The year desktops stopped evolving


Somewhere around 1998, a bought a PC desktop. It was grey tower, had some USB ports, a graphic card capable of doing 3D operations, a sound-card, and later I added an ethernet card. The new thing was the USB port, and an optical mouse. Today, at work, under my desk, there is a another desktop PC, the case is more black than grey, and it has more cores, more RAM, more disk space and a better graphic card, but it has basically the same set of features. The mouse is still connected to the USB port, and is still optical (and the laser is still red).

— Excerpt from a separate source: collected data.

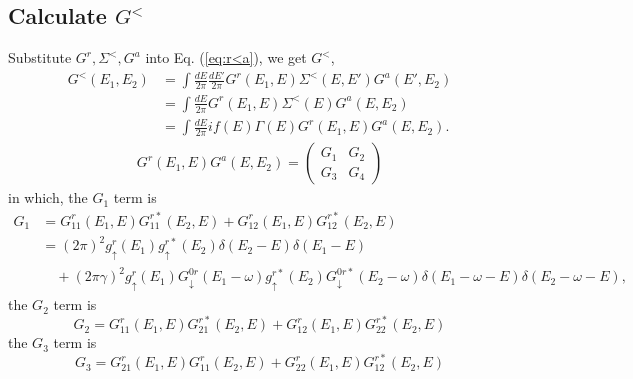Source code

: \documentclass[11pt,a4paper]{article}
\begin{document}
\subsection{Calculate $G^{<}$}
Substitute $G^{r}, \Sigma^{<}, G^{a}$ into Eq. (\ref{eq:r<a}), we get $G^{<}$,
\begin{equation}
\begin{split}
G^{<}(E_{1},E_{2})&=\int\frac{dE}{2\pi}\frac{dE'}{2\pi}G^{r}(E_{1}, E) \Sigma^{<}(E, E') G^{a}(E', E_{2}) \\
&= \int \frac{dE}{2\pi} G^{r}\left(E_{1}, E\right) \Sigma^{<}\left(E\right) G^{a}\left(E, E_{2}\right) \\
&= \int \frac{dE}{2\pi} if(E)\Gamma(E) G^{r}\left(E_{1}, E\right) G^{a}\left(E, E_{2}\right).
\end{split}
\end{equation}
\begin{equation}
\begin{split}
G^{r}\left(E_{1}, E\right) G^{a}\left(E, E_{2}\right) =
\left(\begin{array}{cc}
G_{1} & G_{2} \\
G_{3} & G_{4}
\end{array}\right)
\end{split}
\end{equation}
in which, the $G_{1}$ term is
\begin{equation}
\begin{split}
G_{1} &= G_{11}^{r}(E_{1}, E)G_{11}^{r*}(E_{2},E)+G_{12}^{r}(E_{1},E)G_{12}^{r*}(E_{2},E) \\
&= (2 \pi)^{2} g_{\uparrow}^{r}\left(E_{1}\right)  g_{\uparrow}^{r*}\left(E_{2}\right) \delta\left(E_{2}-E\right) \delta\left(E_{1}-E\right) \\
&\quad + (2 \pi \gamma)^{2} g_{\uparrow}^{r}\left(E_{1}\right) G_{\downarrow}^{0r}\left(E_{1}-\omega\right)  g_{\uparrow}^{r*}\left(E_{2}\right) G_{\downarrow}^{0r*}\left(E_{2}-\omega\right) \delta\left(E_{1}-\omega-E\right) \delta\left(E_{2}-\omega-E\right),
\end{split}
\end{equation}
the $G_{2}$ term is
\begin{equation}
G_{2} = G_{11}^{r}(E_{1}, E)G_{21}^{r*}(E_{2},E) + G_{12}^{r}(E_{1}, E)G_{22}^{r*}(E_{2},E)
\end{equation}
the $G_{3}$ term is
\begin{equation}
G_{3} = G_{21}^{r}(E_{1},E)G_{11}^{r}(E_{2},E) + G_{22}^{r}(E_{1},E)G_{12}^{r*}(E_{2},E)
\end{equation}
\end{document}
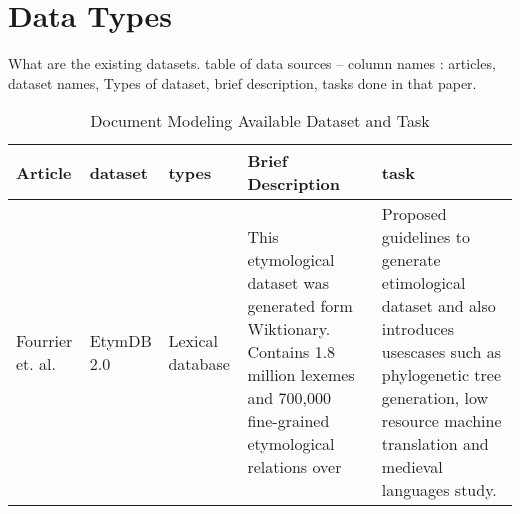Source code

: \section{Data Types}
What are the existing datasets.
table of data sources -- column names : articles, dataset names, Types of dataset, brief description, tasks done in that paper.

\begin{longtable}
    {|p{2cm}|p{2cm}|p{2cm}|p{4cm}|p{4cm}|}
    \caption{Document Modeling Available Dataset and Task}
    \label{tab:datasets_task}                                                                                                                                                                                                                                                                                                                                                                                                                                                                                                                                                                               \\\hline
    Article                                              & dataset                                                                                                           & types                                                                                         & Brief Description                                                                                                                                                                    & task                                                                                                                                  \\ \hline
    Fourrier et. al. \cite{fourrier_methodological_2020} & EtymDB 2.0                                                                                                        & Lexical database                                                                              & This etymological dataset was generated form Wiktionary. Contains 1.8 million lexemes and 700,000 fine-grained etymological relations over                                           & Proposed guidelines to generate etimological dataset and also introduces usescases such as phylogenetic tree generation, low resource
    machine translation and medieval languages study.                                                                                                                                                                                                                                                                                                                                                                                                                                                                                                                                                       \\ \hline

\end{longtable}
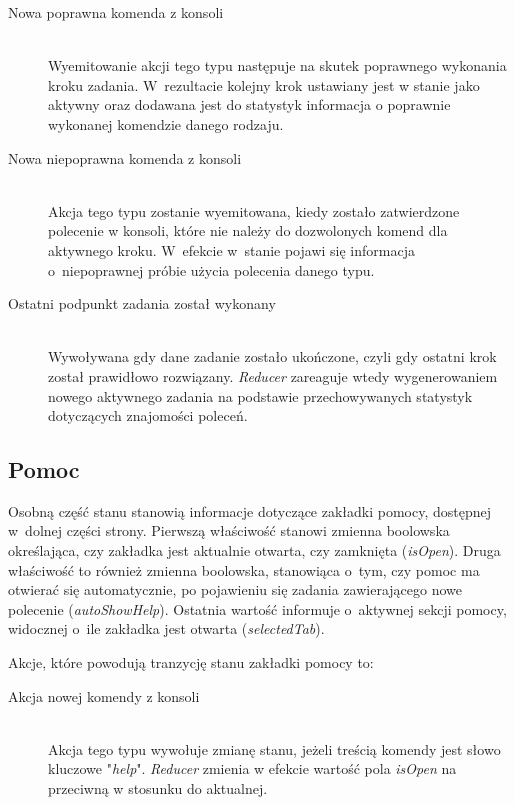 \documentclass[12pt,a4paper,polish,thesis]{dcsbook}
\begin{document}
{	\begin{description}
	\item[Nowa poprawna komenda z konsoli] \hfill \\
	Wyemitowanie akcji tego typu następuje na skutek poprawnego wykonania kroku zadania. W~rezultacie kolejny krok ustawiany jest w stanie jako aktywny oraz dodawana jest do statystyk informacja o poprawnie wykonanej komendzie danego rodzaju.
	\item[Nowa niepoprawna komenda z konsoli] \hfill \\
	Akcja tego typu zostanie wyemitowana, kiedy zostało zatwierdzone polecenie w konsoli, które nie należy do dozwolonych komend dla aktywnego kroku. W~efekcie w~stanie pojawi się informacja o~niepoprawnej próbie użycia polecenia danego typu.
	\item[Ostatni podpunkt zadania został wykonany] \hfill \\
	Wywoływana gdy dane zadanie zostało ukończone, czyli gdy ostatni krok został prawidłowo rozwiązany. \textit{Reducer} zareaguje wtedy wygenerowaniem nowego aktywnego zadania na podstawie przechowywanych statystyk dotyczących znajomości poleceń.
	\end{description}
		
	\subsection{Pomoc} \label{PomocStan}
	
	Osobną część stanu stanowią informacje dotyczące zakładki pomocy, dostępnej w~dolnej części strony. Pierwszą właściwość stanowi zmienna boolowska określająca, czy zakładka jest aktualnie otwarta, czy zamknięta (\textit{isOpen}). Druga właściwość to również zmienna boolowska, stanowiąca o~tym, czy pomoc ma otwierać się automatycznie, po pojawieniu się zadania zawierającego nowe polecenie (\textit{autoShowHelp}). Ostatnia wartość informuje o~aktywnej sekcji pomocy, widocznej o~ile zakładka jest otwarta (\textit{selectedTab}).
	
	Akcje, które powodują tranzycję stanu zakładki pomocy to:
	
	\begin{description}
	\item[Akcja nowej komendy z konsoli] \hfill \\
	Akcja tego typu wywołuje zmianę stanu, jeżeli treścią komendy jest słowo kluczowe "\textit{help}". \textit{Reducer} zmienia w efekcie wartość pola \textit{isOpen} na przeciwną w stosunku do aktualnej.
	

\end{description}}
\end{document}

Basically, the desktop PC stopped evolving around 1998. The parts have kept improving and generally following Moore’s law, a few legacy components where dropped (the floppy drive), and various components have been consolidated in integrated chips on the motherboard (sound-card, network card), but those were all incremental changes, nothing ground-breaking. Strangely, they are still called desktop even though they invariably sit below the desk.

The box I bought 14 years ago was assembled by microspot, a company that still exists, but nowadays, they don’t assemble their PCs anymore. The box under my desk is a Dell, and even Dell is looking to move out of the PC sector.

When people talk about [desktop] PC dying, they don’t really mean die out, like the Dodo, they actually mean, become irrelevant, like mainframe computers. Nearly nobody talks about mainframe computers nowadays, still they have not disappeared: there are still many of them in various companies and administrations, churning around numbers.

IBM will happily sell you a z-series computer, and the POWER processor they sport are nothing to sneeze at, in fact the big irony is that while Apple switched from the POWER architecture to the x86 architecture in 2005, the same architecture has been powering all gaming consoles since (and one version of my NAS).

What will happen with desktop computers? I really don’t know. Maybe they will keep existing in their current form, satisfying a niche market. Maybe they will become more of a hobbyist thing, and include some Arduino like functionality, become more hackable. Maybe they will morph into something closer to NAS boxes.

4 thoughts on “The year desktops stopped evolving”

  1. Mostly, desktops (of every size) have been replaced by laptops, but they are still the place to go when you need a multi-purpose work/gaming station with real hoomph! and I don’t see them disappear anytime soon. The cloud is an illusion, and you can’t really work with tablets.

  2. They will evolve like the ancestors of dinosaurs did, into sauropods (huge and noisy work- or gaming-stations), birds (Raspeberry pi), and everything in between.

  3. I’ve been wondering the same lately.
    Will they disappear completely? I doubt it.
    However, I see them disappearing from mass market pretty soon (I mean, from the shelves of the Fnac or Auchan).
    That being said, there are differences from countries to countries. Strangely in Japan, laptops are not that popular (cell phones are the go-to device for most people and have been way before the advent of smartphones), and there are way many more desktops in a random store that sells computers than laptops. Also, they’re much high-end that what you can find in Europe (laptops on the other hand, are not that great).